Travel agents who embrace a new, broader definition of family travel can flourish in today’s booming market – and time-starved parents are hungry for their expert help, according to family travel expert Nancy Schretter.
Some 100 million to 115 million trips per year include children, Schretter, founder and managing editor of the Family Travel Network, said during a presentation at NTA’s recent Travel Exchange in Florida. That makes family travel leisure travel’s fastest-growing niche, she said.
Schretter proposes a definition of family travel as being “any combination of family members traveling together, regardless of age or type of travel.”
This is broader than the stereotypic definition of two parents traveling with children under the age of 12 or even the more recent understanding of the market as encompassing one or two parents traveling with kids under 18.
“The first thing agents need to do in this market is think about the definition of family travel,” Schretter told Travel Market Report.
Family trips are, by definition, group travel, a lucrative business for agents, she noted. The growing popularity of large multigenerational trips, often for 18 to 20 people, can boost agent commissions even higher.
It’s true that significant numbers of parents book family travel on the Internet. But Schretter said this actually presents agents with a “phenomenal opportunity.”

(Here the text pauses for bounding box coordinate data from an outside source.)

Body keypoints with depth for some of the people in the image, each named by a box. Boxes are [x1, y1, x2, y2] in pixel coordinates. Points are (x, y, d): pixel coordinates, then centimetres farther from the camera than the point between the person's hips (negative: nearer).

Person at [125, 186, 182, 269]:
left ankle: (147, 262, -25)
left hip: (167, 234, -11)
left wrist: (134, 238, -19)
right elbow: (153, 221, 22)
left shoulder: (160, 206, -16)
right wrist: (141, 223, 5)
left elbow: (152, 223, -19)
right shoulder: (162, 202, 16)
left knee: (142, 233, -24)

“With time poverty, and the fact that the Internet has become so unwieldy, parents are feeling overwhelmed,” she said. “They’re interested in going to a family-oriented agent who is really a destination specialist and a one-stop shop.
“The key is for agents to know the market inside out, so if someone says, ‘This is what I’m looking for,’ they can match them with the right property or tour.

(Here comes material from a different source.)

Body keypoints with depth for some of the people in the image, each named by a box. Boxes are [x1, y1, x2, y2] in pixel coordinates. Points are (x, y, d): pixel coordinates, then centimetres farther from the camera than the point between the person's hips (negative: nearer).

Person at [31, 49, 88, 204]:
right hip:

“It’s easier, for instance, to find resorts for families with four- to 12-year-olds. But there are not a lot of resorts out there with good facilities for babies and toddlers. And where do families go to capture the imagination of young adults?”
Many types of travel
Agents need to know about more than popular family-friendly destinations, because the family market “cuts across so many types of travel,” Schretter said.
These include tours, custom programs, cruises and adventure travel trips as well as weekend getaways and long vacations.
Popular family destinations include Florida, California, Hawaii, national parks and dude ranches.
There is also a growing focus — especially among families with annual incomes of $125,000 or more — on international travel, said Schretter. This often involves long-haul exotic destinations and experiences such as Mediterranean cruises and land programs to Africa, Turkey, Costa Rica, Peru and Ecuador.
In search of memories
The common denominator for all family travel though is a quest for lasting memories, Schretter said.
“At no time in our history have parents and grandparents lived further apart and had their time together be so constrained,” she said. “Vacations are seen as the one time when families can get together and bond.
“And as the baby boomers are getting older, they want to leave behind experiences, not things.”